Friday, April 29, 2011


Speckled tan fired at ^04, low fire
I mentioned my grand experiment in the last post. I found some old clay, made a kiln load of things, bisque fired it without bothering to look up proper temp. I low fired, ^04.

It turned out a nice pinkish color, that I very much like. It was impossible to tell from the color of the raw clay what color I'd end up with. It looked like a speckled clay and was a darker brownish color. I rather expected a dark tan.

I finally looked at the box - it doesn't say what cone range, but I did get the name, 'speckled tan'. I figured it was probably a mid-fire as the company doesn't make much in the low-fire range. Turns out I was right. It's a mid-fire clay.

I'm now debating on whether to underglaze as I'd also mentioned in the last blog post and re-fire OR go with it as is and glaze with low fire glazes.

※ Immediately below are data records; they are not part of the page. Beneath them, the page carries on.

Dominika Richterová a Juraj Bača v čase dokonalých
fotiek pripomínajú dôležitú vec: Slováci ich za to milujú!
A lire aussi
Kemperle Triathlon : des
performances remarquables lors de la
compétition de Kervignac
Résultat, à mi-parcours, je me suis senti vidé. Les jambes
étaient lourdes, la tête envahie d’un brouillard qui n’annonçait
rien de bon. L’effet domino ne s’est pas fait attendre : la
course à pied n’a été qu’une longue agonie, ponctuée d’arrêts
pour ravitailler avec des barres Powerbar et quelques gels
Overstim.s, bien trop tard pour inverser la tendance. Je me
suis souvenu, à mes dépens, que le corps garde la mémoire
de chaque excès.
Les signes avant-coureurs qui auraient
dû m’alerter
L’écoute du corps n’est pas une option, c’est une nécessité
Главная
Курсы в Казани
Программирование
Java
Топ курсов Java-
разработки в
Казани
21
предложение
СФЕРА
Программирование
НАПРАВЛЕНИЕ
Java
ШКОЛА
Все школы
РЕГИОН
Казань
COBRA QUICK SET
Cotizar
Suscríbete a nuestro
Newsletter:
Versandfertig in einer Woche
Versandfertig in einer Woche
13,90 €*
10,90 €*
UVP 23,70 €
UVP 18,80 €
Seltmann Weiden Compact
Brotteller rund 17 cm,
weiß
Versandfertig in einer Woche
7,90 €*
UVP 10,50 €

I'd be completely sealing it with glaze so the question of not hitting the correct water-tight range wouldn't be much of an issue. The pieces in question aren't going to be anything other than decorative so it shouldn't make much difference.

KPS Speckled Tan - How it is supposed to look
when fired to Cone 6
I may opt to split the load and keep some pieces for low firing, re-fire the others at cone 6. I've never double bisque fired at two different ranges before. I have double-bisqued when I needed to repair a piece (with mixed results). I have multi-glaze fired a zillion times. However, I'm wondering if it will change the color, cause the pieces to crack, or result in pieces that won't hold glaze?

I think if I re-fire at correct cone I'll be able to see the speckles. They're not visible at low fire temp.

I have a baby kiln so I guess I could pull out a couple of smaller pieces and experiment. There are a couple of small pieces that I wouldn't cry over if they were ruined. Shoot, I may just split it into a number of loads and fire them all different temps.

I'll keep you posted. I know everyone is just hanging on ever word I'm writing, the wonderment will keep you up at night. Uh huh.

1 comment:

  1. I am not a potter, but I think this dialog is very interesting! I work with metal and experiment as well...keep up the good work - and please...!!! show us what happens next!